There were good and bad storytellers. A good one could tell the same story over and over again and it would always be fresh to us children. A good storyteller could repeat a story told by someone else and make it more alive and dramatic. The real differences were in the use of words and images, in the inflection of voices, the affecting of different tones, and the way the story related to real human experiences.

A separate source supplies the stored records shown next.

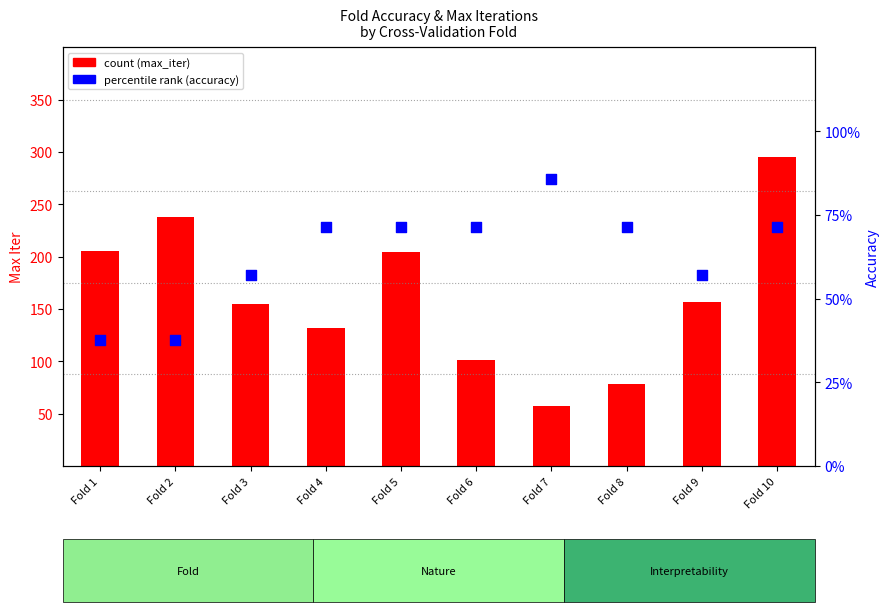

What is the total value across all series at Fold 10?

295.7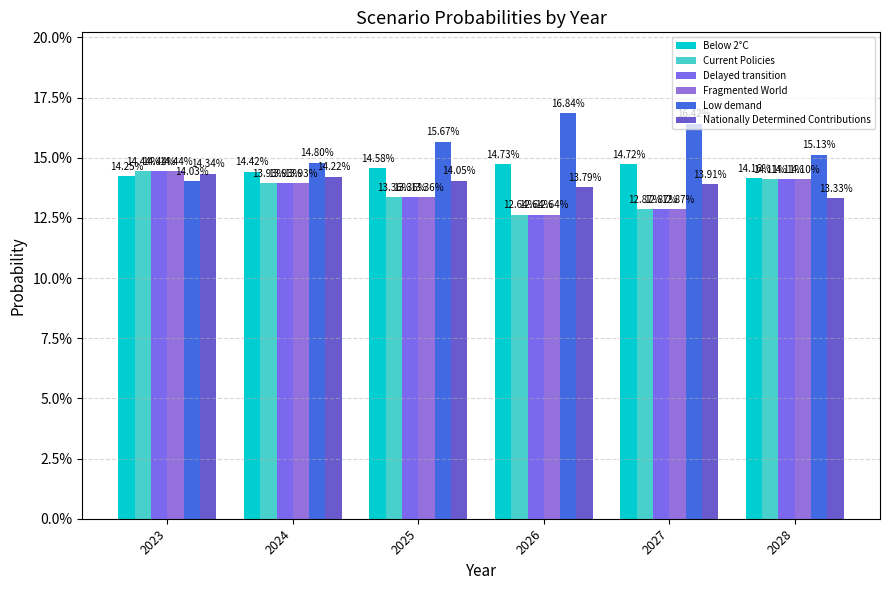

Is it true that Below 2°C equals 0.1 at 2026?

False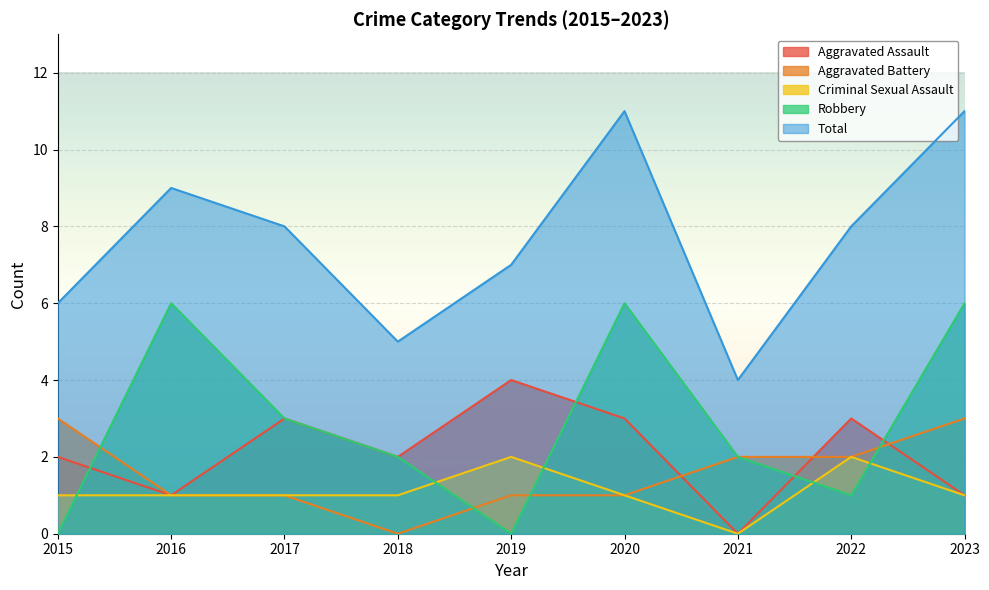

At 2015, list the series in order from largest to smallest.

Total, Aggravated Battery, Aggravated Assault, Criminal Sexual Assault, Robbery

Thus, I learned to value words for their meaning and nuance. Language was not a mere string of words. It had a suggestive power well beyond the immediate and lexical meaning. My appreciation of the suggestive, magical power of language was reinforced by the games I played with words through riddles, proverbs, transpositions of syllables, or nonsensical but musically arranged words. I understood that language had a beauty of its own, and also that it was the carrier of my culture, a culture of dignity and human complexity. Language, through images and symbols, gave me a view of my world. At the time, our home, the field, the cattle camps, and the River Nile were my pre-primary learning institutions, but to me, what is important here is that the language of my evening lessons, the language of my immediate and wider community, and the language of our work in the fields and the cattle camps was one.
The social structure I grew up in is that of an extended family. Individuals in the Nilotic society find themselves governed by fixed family relationships that are determined by custom. All relationships are defined first by bloodline, then by the distinction between senior and junior status. The elders have the knowledge and the right to take the lead. The young must listen, learn, and obey.
The relationship between the father and the child is the most important of all the kinship relationships, for it is through the father that the blood of the family descends. The relationship with the mother is broader. It includes not only the biological mother but stepmothers as well. As a child, I received the same kind of motherly care from all my father’s wives, yet there were distinct differences when it came to the reality of the whole stratum of the family. The children of the same mother are known as a cieng (a household). The children of the same father identify themselves by referring to their biological mother.
Paternal uncles and aunts are part of the extended family. They are expected to respond to the demands of a brother’s children and give them what they want or need, as their father would do. The paternal uncle has the same rights over the children as does their father, and it is he who must provide socially and economically for the child if the father dies. The bonds uniting the paternal cluster of relatives are thus very tight. The children are obligated to express equal respect for all senior members of the father-clan.